_Problem description:_ Check every line of the entries below for the word "heads", and copy the ones that have it.

Records from a data collection:
──────────────────────────────
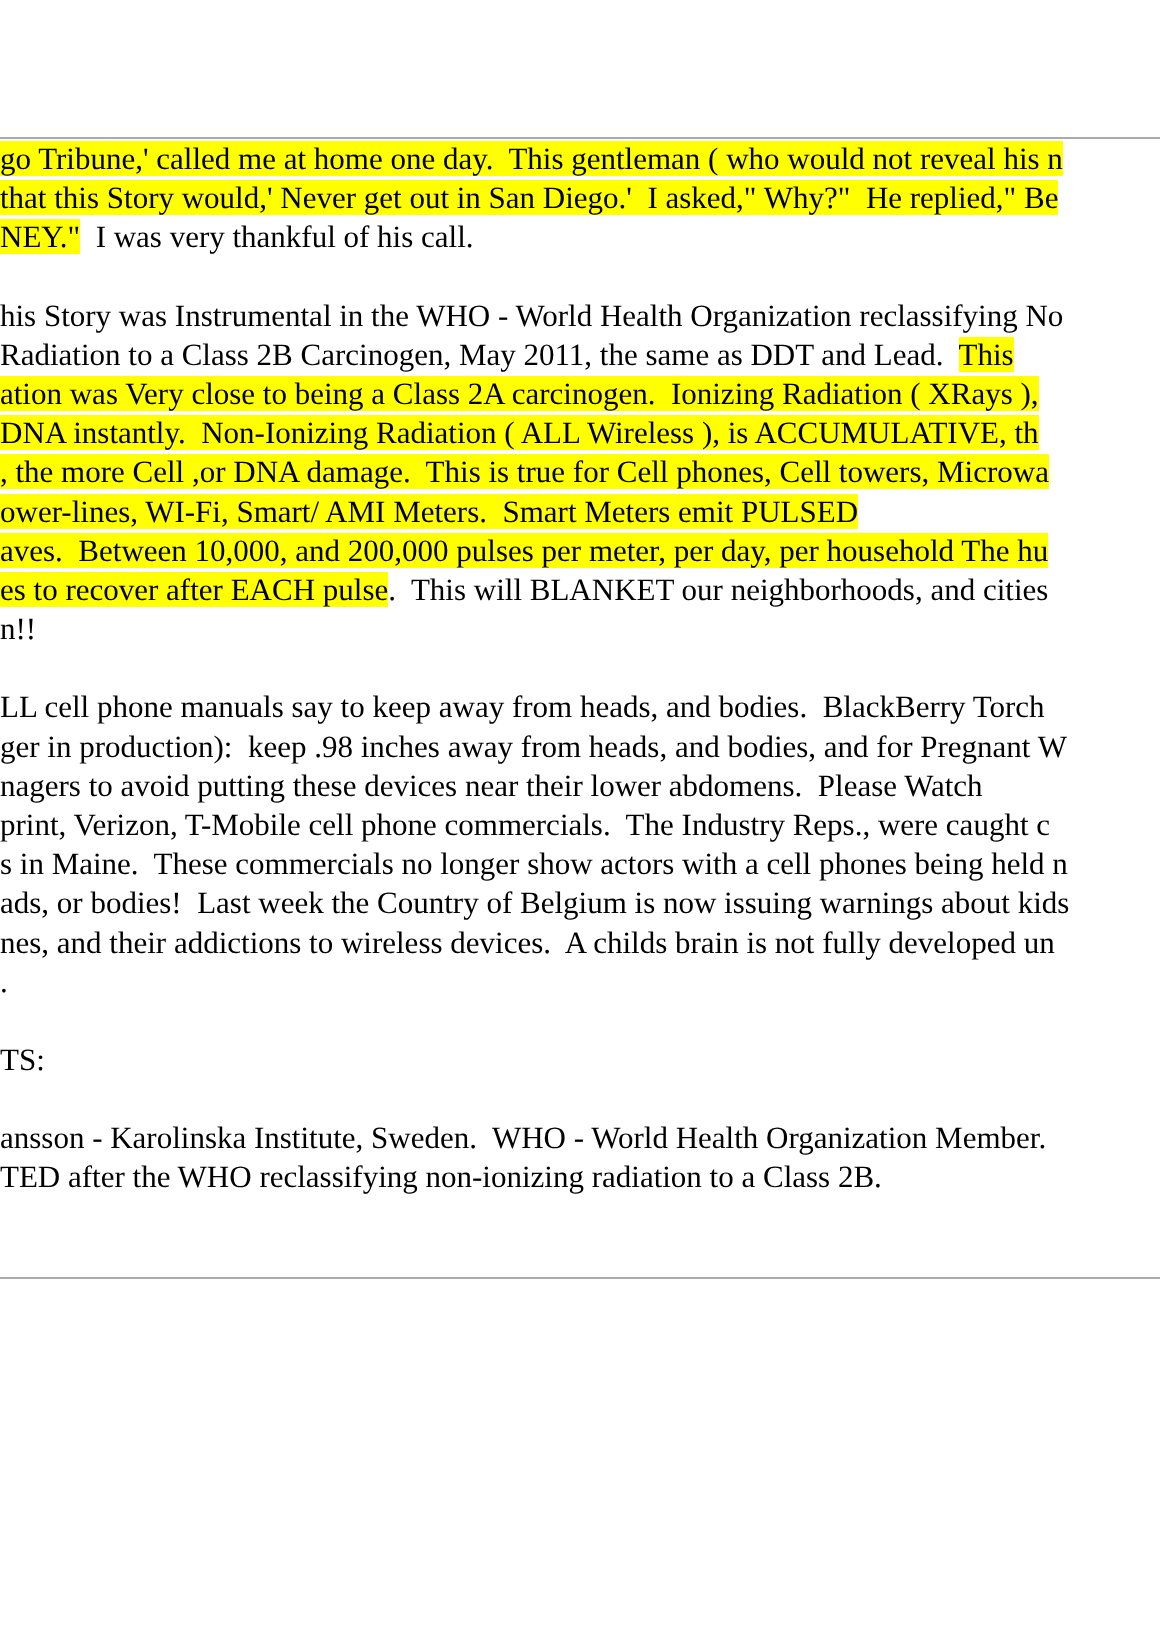go Tribune,' called me at home one day. This gentleman ( who would not reveal his n
that this Story would,' Never get out in San Diego.' I asked," Why?" He replied," Be
NEY." I was very thankful of his call.
his Story was Instrumental in the WHO - World Health Organization reclassifying No
Radiation to a Class 2B Carcinogen, May 2011, the same as DDT and Lead. This
ation was Very close to being a Class 2A carcinogen. Ionizing Radiation ( XRays ),
DNA instantly. Non-Ionizing Radiation ( ALL Wireless ), is ACCUMULATIVE, th
, the more Cell ,or DNA damage. This is true for Cell phones, Cell towers, Microwa
ower-lines, WI-Fi, Smart/ AMI Meters. Smart Meters emit PULSED
aves. Between 10,000, and 200,000 pulses per meter, per day, per household The hu
es to recover after EACH pulse. This will BLANKET our neighborhoods, and cities
n!!
LL cell phone manuals say to keep away from heads, and bodies. BlackBerry Torch
ger in production): keep .98 inches away from heads, and bodies, and for Pregnant W
nagers to avoid putting these devices near their lower abdomens. Please Watch
print, Verizon, T-Mobile cell phone commercials. The Industry Reps., were caught c
s in Maine. These commercials no longer show actors with a cell phones being held n
ads, or bodies! Last week the Country of Belgium is now issuing warnings about kids
nes, and their addictions to wireless devices. A childs brain is not fully developed un
.
TS:
ansson - Karolinska Institute, Sweden. WHO - World Health Organization Member.
TED after the WHO reclassifying non-ionizing radiation to a Class 2B.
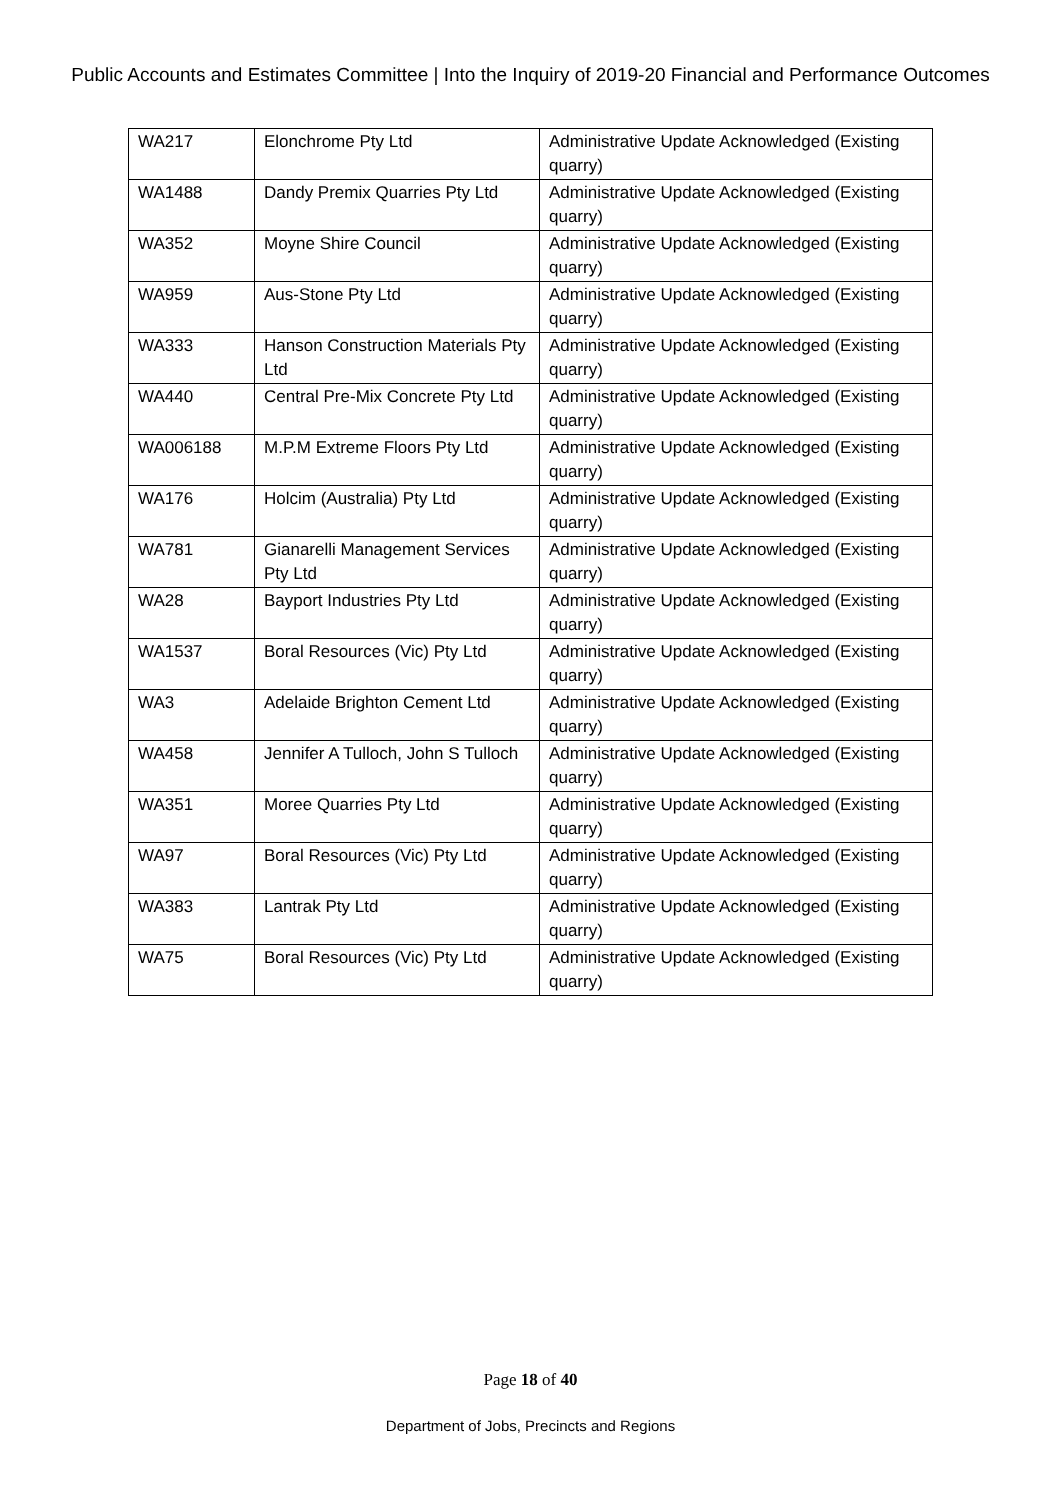Public Accounts and Estimates Committee | Into the Inquiry of 2019-20 Financial and Performance Outcomes
| WA217 | Elonchrome Pty Ltd | Administrative Update Acknowledged (Existing quarry) |
| WA1488 | Dandy Premix Quarries Pty Ltd | Administrative Update Acknowledged (Existing quarry) |
| WA352 | Moyne Shire Council | Administrative Update Acknowledged (Existing quarry) |
| WA959 | Aus-Stone Pty Ltd | Administrative Update Acknowledged (Existing quarry) |
| WA333 | Hanson Construction Materials Pty Ltd | Administrative Update Acknowledged (Existing quarry) |
| WA440 | Central Pre-Mix Concrete Pty Ltd | Administrative Update Acknowledged (Existing quarry) |
| WA006188 | M.P.M Extreme Floors Pty Ltd | Administrative Update Acknowledged (Existing quarry) |
| WA176 | Holcim (Australia) Pty Ltd | Administrative Update Acknowledged (Existing quarry) |
| WA781 | Gianarelli Management Services Pty Ltd | Administrative Update Acknowledged (Existing quarry) |
| WA28 | Bayport Industries Pty Ltd | Administrative Update Acknowledged (Existing quarry) |
| WA1537 | Boral Resources (Vic) Pty Ltd | Administrative Update Acknowledged (Existing quarry) |
| WA3 | Adelaide Brighton Cement Ltd | Administrative Update Acknowledged (Existing quarry) |
| WA458 | Jennifer A Tulloch, John S Tulloch | Administrative Update Acknowledged (Existing quarry) |
| WA351 | Moree Quarries Pty Ltd | Administrative Update Acknowledged (Existing quarry) |
| WA97 | Boral Resources (Vic) Pty Ltd | Administrative Update Acknowledged (Existing quarry) |
| WA383 | Lantrak Pty Ltd | Administrative Update Acknowledged (Existing quarry) |
| WA75 | Boral Resources (Vic) Pty Ltd | Administrative Update Acknowledged (Existing quarry) |
Page 18 of 40
Department of Jobs, Precincts and Regions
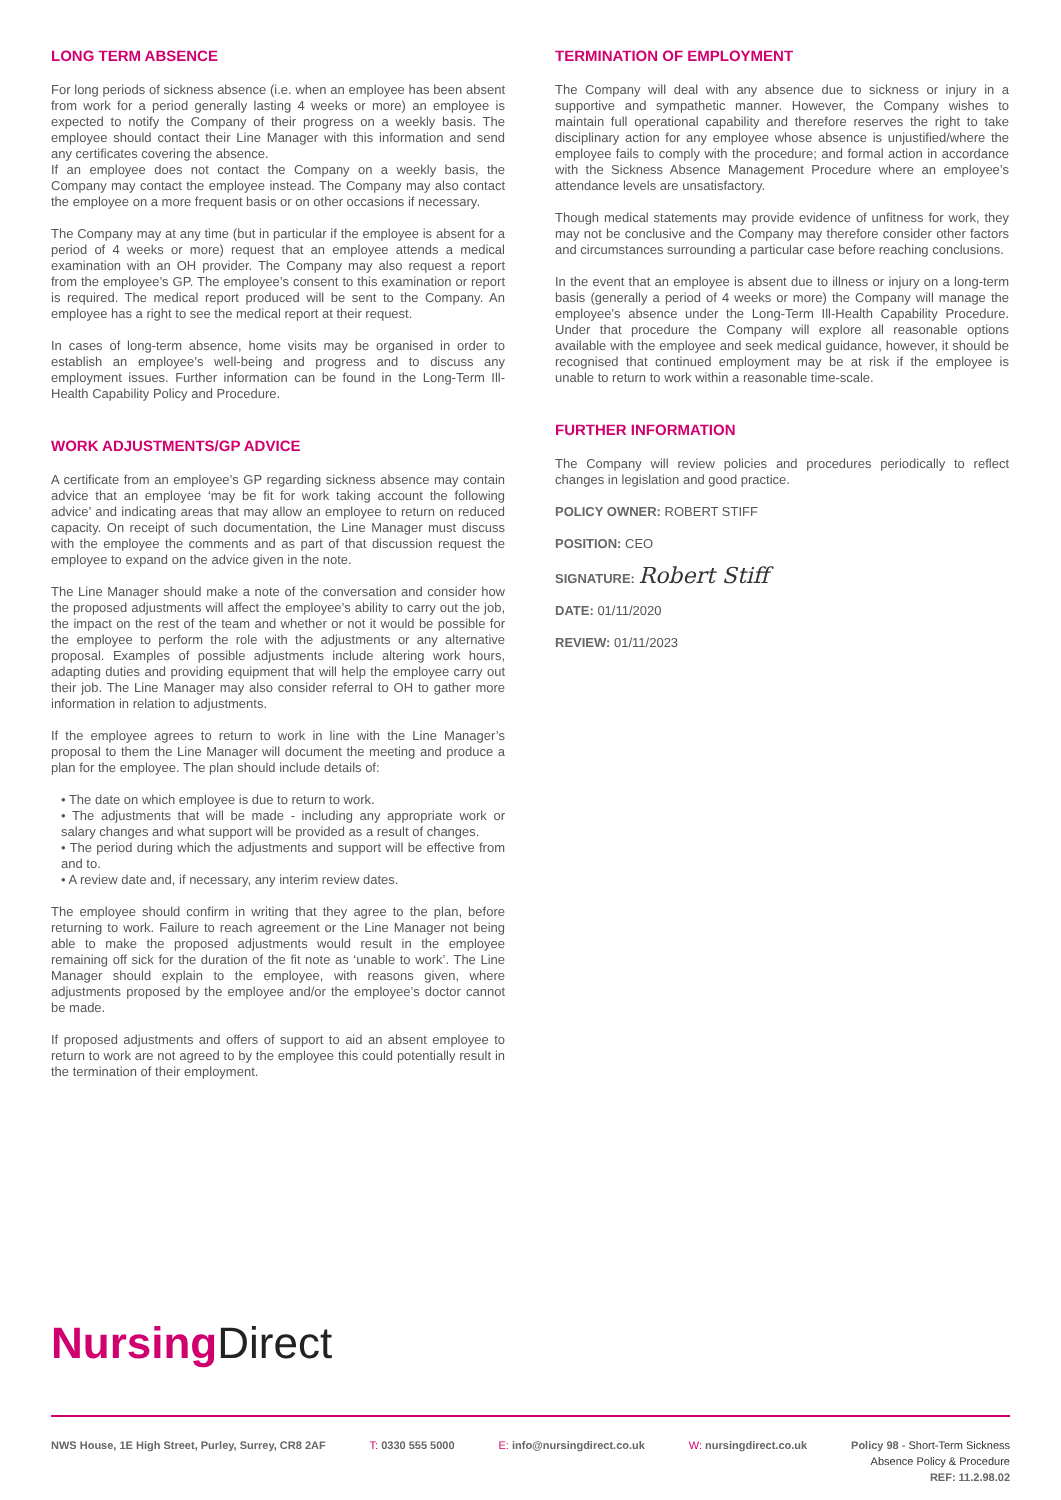LONG TERM ABSENCE
For long periods of sickness absence (i.e. when an employee has been absent from work for a period generally lasting 4 weeks or more) an employee is expected to notify the Company of their progress on a weekly basis. The employee should contact their Line Manager with this information and send any certificates covering the absence.
If an employee does not contact the Company on a weekly basis, the Company may contact the employee instead. The Company may also contact the employee on a more frequent basis or on other occasions if necessary.
The Company may at any time (but in particular if the employee is absent for a period of 4 weeks or more) request that an employee attends a medical examination with an OH provider. The Company may also request a report from the employee’s GP. The employee’s consent to this examination or report is required. The medical report produced will be sent to the Company. An employee has a right to see the medical report at their request.
In cases of long-term absence, home visits may be organised in order to establish an employee’s well-being and progress and to discuss any employment issues. Further information can be found in the Long-Term Ill-Health Capability Policy and Procedure.
WORK ADJUSTMENTS/GP ADVICE
A certificate from an employee’s GP regarding sickness absence may contain advice that an employee ‘may be fit for work taking account the following advice’ and indicating areas that may allow an employee to return on reduced capacity. On receipt of such documentation, the Line Manager must discuss with the employee the comments and as part of that discussion request the employee to expand on the advice given in the note.
The Line Manager should make a note of the conversation and consider how the proposed adjustments will affect the employee’s ability to carry out the job, the impact on the rest of the team and whether or not it would be possible for the employee to perform the role with the adjustments or any alternative proposal. Examples of possible adjustments include altering work hours, adapting duties and providing equipment that will help the employee carry out their job. The Line Manager may also consider referral to OH to gather more information in relation to adjustments.
If the employee agrees to return to work in line with the Line Manager’s proposal to them the Line Manager will document the meeting and produce a plan for the employee. The plan should include details of:
• The date on which employee is due to return to work.
• The adjustments that will be made - including any appropriate work or salary changes and what support will be provided as a result of changes.
• The period during which the adjustments and support will be effective from and to.
• A review date and, if necessary, any interim review dates.
The employee should confirm in writing that they agree to the plan, before returning to work. Failure to reach agreement or the Line Manager not being able to make the proposed adjustments would result in the employee remaining off sick for the duration of the fit note as ‘unable to work’. The Line Manager should explain to the employee, with reasons given, where adjustments proposed by the employee and/or the employee’s doctor cannot be made.
If proposed adjustments and offers of support to aid an absent employee to return to work are not agreed to by the employee this could potentially result in the termination of their employment.
TERMINATION OF EMPLOYMENT
The Company will deal with any absence due to sickness or injury in a supportive and sympathetic manner. However, the Company wishes to maintain full operational capability and therefore reserves the right to take disciplinary action for any employee whose absence is unjustified/where the employee fails to comply with the procedure; and formal action in accordance with the Sickness Absence Management Procedure where an employee’s attendance levels are unsatisfactory.
Though medical statements may provide evidence of unfitness for work, they may not be conclusive and the Company may therefore consider other factors and circumstances surrounding a particular case before reaching conclusions.
In the event that an employee is absent due to illness or injury on a long-term basis (generally a period of 4 weeks or more) the Company will manage the employee’s absence under the Long-Term Ill-Health Capability Procedure. Under that procedure the Company will explore all reasonable options available with the employee and seek medical guidance, however, it should be recognised that continued employment may be at risk if the employee is unable to return to work within a reasonable time-scale.
FURTHER INFORMATION
The Company will review policies and procedures periodically to reflect changes in legislation and good practice.
POLICY OWNER: ROBERT STIFF
POSITION: CEO
SIGNATURE: Robert Stiff
DATE: 01/11/2020
REVIEW: 01/11/2023
Nursing Direct
NWS House, 1E High Street, Purley, Surrey, CR8 2AF
T: 0330 555 5000 E: info@nursingdirect.co.uk W: nursingdirect.co.uk Policy 98 - Short-Term Sickness
Absence Policy & Procedure
REF: 11.2.98.02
──────────────────────────────
_The completed task:_
LL cell phone manuals say to keep away from heads, and bodies. BlackBerry Torch
ger in production): keep .98 inches away from heads, and bodies, and for Pregnant W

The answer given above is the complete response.